# TEXTE EXTRAIT
----
LA BIBLE EXPLIQUÉE - Partie 56
Photo de PAPAPOUSS
LA BIBLE EXPLIQUÉE.
________
ANCIEN TESTAMENT.
(Partie 56)
______
JUGES.
(Chapitre XIII, v. 1.) Et les enfants d'Israël firent encore le mal devant le Seigneur, et ils furent esclaves des Philistins pendant quarante ans.
Or il y avait un homme de la tribu de Dan, nommé Manué, dont la femme était stérile ; et l'ange du Seigneur apparut à sa femme, et lui dit : Tu es stérile, tu concevras, et tu enfanteras un fils ; prends garde de ne boire du vin et de la bière ; tu ne mangeras rien d'immonde... le rasoir ne passera point sur la tête de ton fils ; car il sera nazaréen de Dieu dès son enfance et dès le ventre de sa mère. Elle enfanta donc un fils, et elle l'appela Samson (1)...
(Chapitre XIV, v.1) Samson descendit à Thamnatha ; et voyant des filles de Philistins, il dit à son père et à sa mère : J'ai vu des filles de Philistins ; j'en veux épouser une ; donnez-moi celle-là, parce qu'elle a plu à mes yeux (2)...
Il vit en chemin un jeune lion furieux et rugissant ; il le déchira comme un chevreau, n'ayant rien dans ses mains.
Et quelques jours après, il trouva un essaim d'abeilles dans la gueule du lion, et un rayon de miel (3).
(Chapitre XV, v. 4) Après cela, il continua son chemin, et il prit trois cents renards ; il les lia l'un à l'autre par la queue, et y attacha des flambeaux au milieu ; et, ayant allumé les flambeaux, il lâcha les renards qui brûlèrent tous les blés des Philistins, tant ceux qui étaient dans l'aire que ceux qui étaient sur pied, et les vignes et les oliviers (4).
1 - Nous voici à cette fameuse histoire de Samson, l'éternel sujet des plaisanteries des incrédules. D'abord ils parlent de cette servitude de quarante années comme des autres. C'est leur continuel argument contre la protection de Dieu accordée à ce peuple, et contre les miracles faits en sa faveur. Jamais, disent-ils, on ne vit rien de plus injurieux à la Divinité que de faire son peuple toujours esclave. Et il n'y a pas de plus mauvaise excuse que d'imputer son esclavage à ses péchés ; car les vainqueurs étaient des idolâtres beaucoup plus pécheurs encore, s'il est possible. On répond que Dieu châtiait ses enfants plus sévèrement qu'un autre peuple, parce que, ayant plus fait pour eux, ils étaient plus criminels.
----
# ENREGISTREMENTS STOCKÉS

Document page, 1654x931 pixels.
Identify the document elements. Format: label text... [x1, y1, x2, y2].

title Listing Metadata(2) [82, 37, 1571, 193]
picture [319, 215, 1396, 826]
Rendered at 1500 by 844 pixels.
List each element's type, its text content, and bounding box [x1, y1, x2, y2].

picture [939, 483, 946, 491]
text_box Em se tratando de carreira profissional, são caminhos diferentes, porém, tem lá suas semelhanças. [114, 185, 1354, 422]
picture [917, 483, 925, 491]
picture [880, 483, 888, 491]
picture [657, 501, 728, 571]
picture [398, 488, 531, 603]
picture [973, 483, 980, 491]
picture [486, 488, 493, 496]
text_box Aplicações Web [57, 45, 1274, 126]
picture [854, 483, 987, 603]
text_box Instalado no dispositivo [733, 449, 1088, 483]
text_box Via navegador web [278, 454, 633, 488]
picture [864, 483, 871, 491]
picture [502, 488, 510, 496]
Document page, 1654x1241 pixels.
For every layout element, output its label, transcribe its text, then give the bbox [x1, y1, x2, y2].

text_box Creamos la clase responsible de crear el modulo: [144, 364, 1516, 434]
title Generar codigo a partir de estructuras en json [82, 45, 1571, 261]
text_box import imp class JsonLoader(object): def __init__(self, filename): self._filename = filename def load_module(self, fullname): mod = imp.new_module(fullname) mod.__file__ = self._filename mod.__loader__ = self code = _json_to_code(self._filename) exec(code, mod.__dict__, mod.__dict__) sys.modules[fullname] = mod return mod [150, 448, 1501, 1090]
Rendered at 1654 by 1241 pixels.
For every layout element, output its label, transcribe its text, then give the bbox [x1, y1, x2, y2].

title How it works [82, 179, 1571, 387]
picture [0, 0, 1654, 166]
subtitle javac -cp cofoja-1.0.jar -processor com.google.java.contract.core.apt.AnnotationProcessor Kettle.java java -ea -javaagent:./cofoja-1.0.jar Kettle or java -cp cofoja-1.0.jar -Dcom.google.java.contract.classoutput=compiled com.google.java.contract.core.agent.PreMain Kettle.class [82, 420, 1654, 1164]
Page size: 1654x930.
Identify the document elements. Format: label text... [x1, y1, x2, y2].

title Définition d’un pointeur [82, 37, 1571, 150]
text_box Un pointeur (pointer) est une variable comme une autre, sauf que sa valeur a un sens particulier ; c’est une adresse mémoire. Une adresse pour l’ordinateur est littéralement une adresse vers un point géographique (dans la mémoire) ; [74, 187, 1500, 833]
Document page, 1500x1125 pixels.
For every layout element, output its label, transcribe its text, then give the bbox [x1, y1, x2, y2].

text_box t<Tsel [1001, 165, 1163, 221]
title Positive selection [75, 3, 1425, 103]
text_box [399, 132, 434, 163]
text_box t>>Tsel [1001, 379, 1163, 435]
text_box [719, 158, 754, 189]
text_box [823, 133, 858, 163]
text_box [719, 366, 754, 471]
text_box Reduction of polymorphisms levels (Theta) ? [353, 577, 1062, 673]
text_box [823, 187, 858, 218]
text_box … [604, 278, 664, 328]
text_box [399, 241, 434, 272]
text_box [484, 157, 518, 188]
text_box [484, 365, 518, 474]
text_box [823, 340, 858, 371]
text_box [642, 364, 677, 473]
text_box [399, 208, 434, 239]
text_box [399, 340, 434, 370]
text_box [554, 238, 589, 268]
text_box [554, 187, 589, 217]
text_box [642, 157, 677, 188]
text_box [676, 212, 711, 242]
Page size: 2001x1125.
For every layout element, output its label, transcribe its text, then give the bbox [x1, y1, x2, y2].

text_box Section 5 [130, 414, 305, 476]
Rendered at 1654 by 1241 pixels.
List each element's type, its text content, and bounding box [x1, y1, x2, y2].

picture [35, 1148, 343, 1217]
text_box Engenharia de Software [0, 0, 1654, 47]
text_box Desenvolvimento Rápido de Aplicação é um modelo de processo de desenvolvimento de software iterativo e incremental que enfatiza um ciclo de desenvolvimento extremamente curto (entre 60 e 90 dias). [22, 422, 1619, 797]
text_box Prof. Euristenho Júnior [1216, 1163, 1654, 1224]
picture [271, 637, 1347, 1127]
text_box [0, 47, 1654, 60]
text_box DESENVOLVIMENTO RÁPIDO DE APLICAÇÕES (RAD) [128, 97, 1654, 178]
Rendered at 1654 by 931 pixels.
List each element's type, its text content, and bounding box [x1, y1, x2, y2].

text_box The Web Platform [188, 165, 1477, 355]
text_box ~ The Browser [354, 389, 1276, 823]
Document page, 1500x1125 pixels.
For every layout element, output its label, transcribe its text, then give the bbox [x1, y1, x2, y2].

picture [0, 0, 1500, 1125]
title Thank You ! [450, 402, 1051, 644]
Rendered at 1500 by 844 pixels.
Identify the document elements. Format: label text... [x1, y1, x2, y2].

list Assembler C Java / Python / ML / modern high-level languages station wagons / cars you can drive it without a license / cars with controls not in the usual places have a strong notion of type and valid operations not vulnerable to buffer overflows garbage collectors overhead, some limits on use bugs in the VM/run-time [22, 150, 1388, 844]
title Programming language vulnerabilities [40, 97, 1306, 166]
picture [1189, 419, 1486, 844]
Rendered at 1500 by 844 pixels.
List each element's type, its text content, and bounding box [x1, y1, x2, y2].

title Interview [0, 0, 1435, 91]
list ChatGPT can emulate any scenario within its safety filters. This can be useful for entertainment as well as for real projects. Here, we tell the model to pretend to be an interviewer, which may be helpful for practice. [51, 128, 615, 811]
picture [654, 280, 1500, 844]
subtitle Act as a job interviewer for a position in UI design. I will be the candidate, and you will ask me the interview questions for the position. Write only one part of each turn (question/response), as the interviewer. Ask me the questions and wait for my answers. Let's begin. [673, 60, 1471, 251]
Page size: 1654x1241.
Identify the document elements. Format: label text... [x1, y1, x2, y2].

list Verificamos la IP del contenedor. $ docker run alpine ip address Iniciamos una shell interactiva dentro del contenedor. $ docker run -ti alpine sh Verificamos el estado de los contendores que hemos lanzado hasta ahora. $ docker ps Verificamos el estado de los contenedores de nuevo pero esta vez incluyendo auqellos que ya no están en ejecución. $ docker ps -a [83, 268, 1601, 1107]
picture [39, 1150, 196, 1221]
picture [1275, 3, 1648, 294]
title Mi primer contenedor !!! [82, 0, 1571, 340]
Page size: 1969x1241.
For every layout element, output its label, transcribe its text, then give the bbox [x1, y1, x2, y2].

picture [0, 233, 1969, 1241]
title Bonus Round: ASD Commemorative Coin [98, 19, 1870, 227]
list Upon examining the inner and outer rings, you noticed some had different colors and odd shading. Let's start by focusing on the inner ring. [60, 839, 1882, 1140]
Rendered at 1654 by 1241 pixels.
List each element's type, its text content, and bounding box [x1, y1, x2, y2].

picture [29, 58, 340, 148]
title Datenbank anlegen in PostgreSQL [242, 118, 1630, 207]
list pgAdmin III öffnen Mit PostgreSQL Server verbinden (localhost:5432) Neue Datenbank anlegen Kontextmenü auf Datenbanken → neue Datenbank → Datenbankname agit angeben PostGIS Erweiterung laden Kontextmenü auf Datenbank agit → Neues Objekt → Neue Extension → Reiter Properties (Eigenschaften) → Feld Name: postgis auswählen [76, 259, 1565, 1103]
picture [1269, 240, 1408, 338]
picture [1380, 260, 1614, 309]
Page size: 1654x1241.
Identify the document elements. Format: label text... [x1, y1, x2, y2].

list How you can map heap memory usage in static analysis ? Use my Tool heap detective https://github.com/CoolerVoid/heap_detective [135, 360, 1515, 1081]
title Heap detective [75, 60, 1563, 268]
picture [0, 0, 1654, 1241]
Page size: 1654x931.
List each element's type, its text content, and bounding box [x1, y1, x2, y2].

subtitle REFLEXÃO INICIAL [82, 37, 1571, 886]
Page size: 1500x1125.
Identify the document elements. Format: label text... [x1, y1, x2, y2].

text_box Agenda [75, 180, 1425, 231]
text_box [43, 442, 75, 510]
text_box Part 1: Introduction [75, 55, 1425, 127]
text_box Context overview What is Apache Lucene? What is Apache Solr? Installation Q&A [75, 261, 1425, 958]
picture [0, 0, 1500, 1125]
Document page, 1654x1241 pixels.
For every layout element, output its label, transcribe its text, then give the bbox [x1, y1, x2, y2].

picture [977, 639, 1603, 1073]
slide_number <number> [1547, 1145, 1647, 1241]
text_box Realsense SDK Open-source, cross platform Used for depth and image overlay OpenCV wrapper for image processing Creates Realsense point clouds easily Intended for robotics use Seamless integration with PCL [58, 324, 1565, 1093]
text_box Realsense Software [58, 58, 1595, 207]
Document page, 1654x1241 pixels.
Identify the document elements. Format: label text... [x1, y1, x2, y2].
----
# CONSIGNE
Reprenez tout ce qui va de « Or il y avait » jusqu'à « l'appela Samson (1)... » dans le texte sur Samson, en substituant « Manoah » à « Manué ».

# RÉPONSE ATTENDUE
Or il y avait un homme de la tribu de Dan, nommé Manoah, dont la femme était stérile ; et l'ange du Seigneur apparut à sa femme, et lui dit : Tu es stérile, tu concevras, et tu enfanteras un fils ; prends garde de ne boire du vin et de la bière ; tu ne mangeras rien d'immonde... le rasoir ne passera point sur la tête de ton fils ; car il sera nazaréen de Dieu dès son enfance et dès le ventre de sa mère. Elle enfanta donc un fils, et elle l'appela Samson (1)...